第487話 新しい要塞村の名物(冬季限定)

 まだまだ厳しい寒さが続く中、今日も要塞村市場は活気に満ちていた。


「しかし、年が明けてからもう一ヶ月以上経っているのに暖かくなる気配さえないな」

「今日も雪が降りそうな天気だしなぁ」


 市場で店を出している商人たちは空を眺めながらそんな話をしている。

 その話を聞いていたトアは、すぐに要塞内部にある調理場へと向かった。


「おや? マスター?」

「まだ夕食には早いわよ?」


 そこでは村の奥様方とともに夕食の準備をしているフォルとエステルがいた。


「実は、夕食の前にちょっと用意してもらいたい物があって」」

「「用意してもらいたい物?」」


 不思議そうに首を傾げるふたりへ、トアは先ほどの市場の様子から思いついた案を放していく。


「寒い中、一生懸命働いている商人たちやお客さんたちに温かいスープを持っていこうと思ってね」

「なるほど。

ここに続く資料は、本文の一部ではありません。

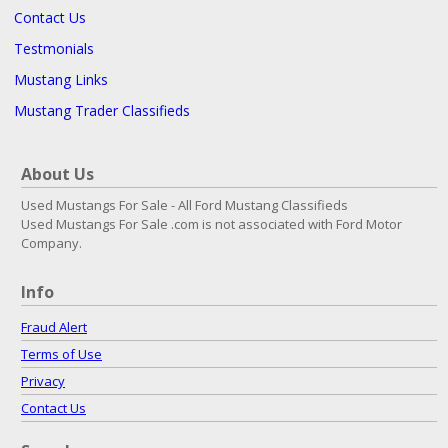
Contact Us
Testmonials
Mustang Links
Mustang Trader Classifieds
About Us
Used Mustangs For Sale - All Ford Mustang Classifieds
Used Mustangs For Sale .com is not associated with Ford Motor
Company.
Info
Fraud Alert
Terms of Use
Privacy
Contact Us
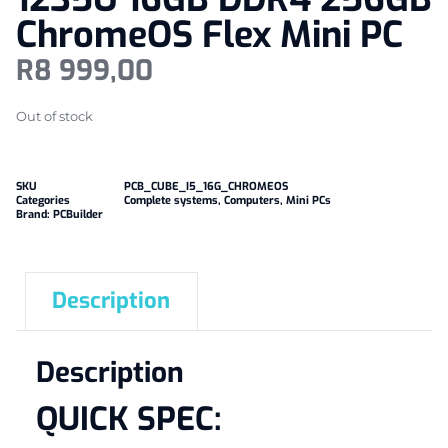
ChromeOS Flex Mini PC
R
8 999,00
Out of stock
SKU
PCB_CUBE_I5_16G_CHROMEOS
Categories
Complete systems
,
Computers
,
Mini PCs
Brand:
PCBuilder
Description
Description
QUICK SPEC:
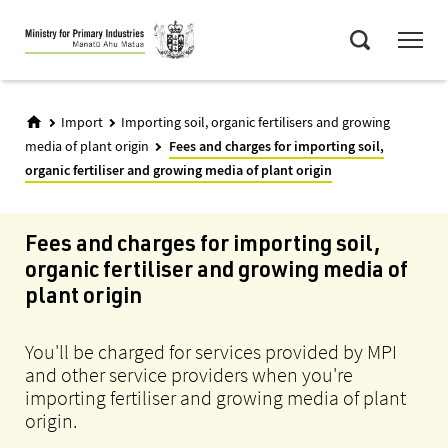
Skip
Menu
to
Search
main
content
Import
Importing soil, organic fertilisers and growing
media of plant origin
Fees and charges for importing soil,
organic fertiliser and growing media of plant origin
Fees and charges for importing soil,
organic fertiliser and growing media of
plant origin
You'll be charged for services provided by MPI
and other service providers when you're
importing fertiliser and growing media of plant
origin.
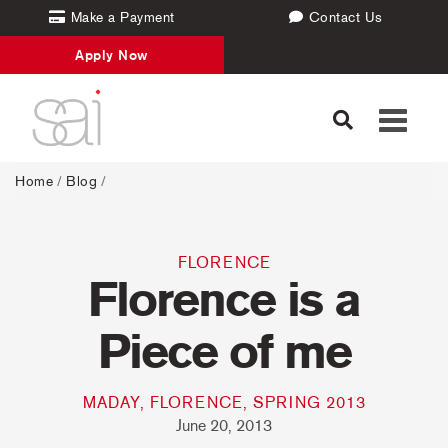
Make a Payment
Contact Us
Apply Now
Toggle
navigati
Home
/
Blog
/
FLORENCE
Florence is a
Piece of me
MADAY, FLORENCE, SPRING 2013
June 20, 2013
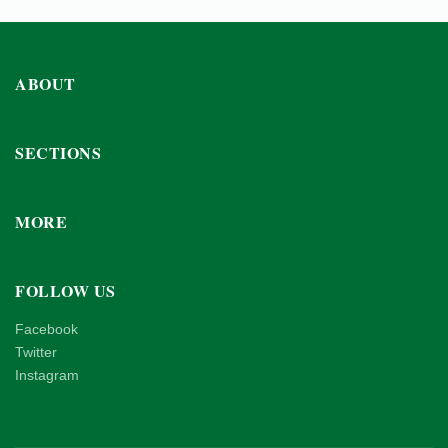
ABOUT
SECTIONS
MORE
FOLLOW US
Facebook
Twitter
Instagram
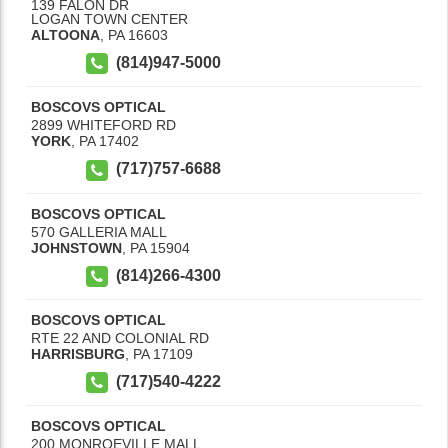
139 FALON DR
LOGAN TOWN CENTER
ALTOONA
,
PA
16603
(814)947-5000
BOSCOVS OPTICAL
2899 WHITEFORD RD
YORK
,
PA
17402
(717)757-6688
BOSCOVS OPTICAL
570 GALLERIA MALL
JOHNSTOWN
,
PA
15904
(814)266-4300
BOSCOVS OPTICAL
RTE 22 AND COLONIAL RD
HARRISBURG
,
PA
17109
(717)540-4222
BOSCOVS OPTICAL
200 MONROEVILLE MALL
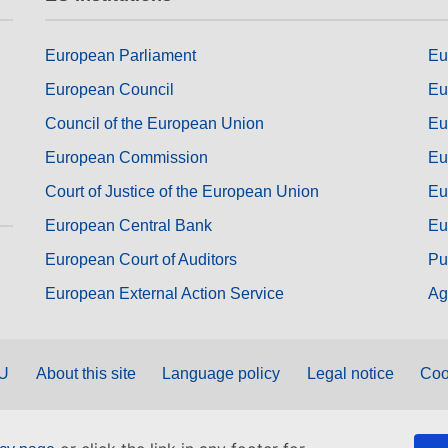
European Parliament
Eu
European Council
Eu
Council of the European Union
Eu
European Commission
Eu
Court of Justice of the European Union
Eu
European Central Bank
Eu
European Court of Auditors
Pu
European External Action Service
Ag
EU
About this site
Language policy
Legal notice
Coo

それはいい案ですね」

「ちょうど調理もひと区切りついたし、おやつ代わりにちょうどいいかも」


 トアの提案を受けたフォルとエステルはそれを了承。

 早速、大地の精霊たちが運営する農場から今朝収穫したばかりの野菜たちをみんなで刻んでいくことに。


「野菜をたくさん使った、要塞村特製の野菜スープだ」

「これはこれでいい名物になりそうですね」

「スープ専門店なんてオープンしてもいいんじゃないかしら」

「それはいいね」


 エルフ族のセドリックが運営している喫茶店ほど本格的なものでなくても、冬の寒いシーズン限定で小さな屋台風の店を構えてみてもいいかもしれない。

 思わぬ形で新しい要塞村のスポットが生まれたが、本格的に取り組むのは一旦後にしておくとして、今はスープづくりに集中する。


 使用する野菜だが、思ったよりも種類があったため、複数のスープを用意することにした。

 つくるスープは、

 

 カボチャスープ。

 ジャガイモスープ。

 根菜スープ。

 

 以上の三種類だ。


「僕とマスター、そしてエステルさんの三人で根菜スープを作りましょう」

「分かった」

「ふふふ、こう見えて料理はフォルから教えてもらっているから結構上達したのよ?」

「それは楽しみだな」


 そういえば、故郷のシトナ村にいた頃、エステルはよく母親の手伝いをしていた。特に料理に関心があって、トアの家にもお裾分けしたこともある。


 あれから十年以上経っている今でもその気持ちは消えていないようで、意欲的にチャレンジしているのだ。



 やがて完成したスープは、外で仕事をしている商人や村民、そして訪れた人々に振る舞われた。


「おいしい!」

「わっふっ! とってもおいしいです!」

「それに、体の芯から温まりますね」


 クラーラ、マフレナ、ジャネットからも絶賛されるスープ。さらに、商人や市場へ来た人たちからも次々と「おいしい!」の声があふれ出てくる。

 これは本当に目玉となりそうだ。

 そう踏んだトアは、翌日から冬季限定としてスープの屋台を設置。

 寒い冬の強い味方として、多くの人々に愛される店となったのであった。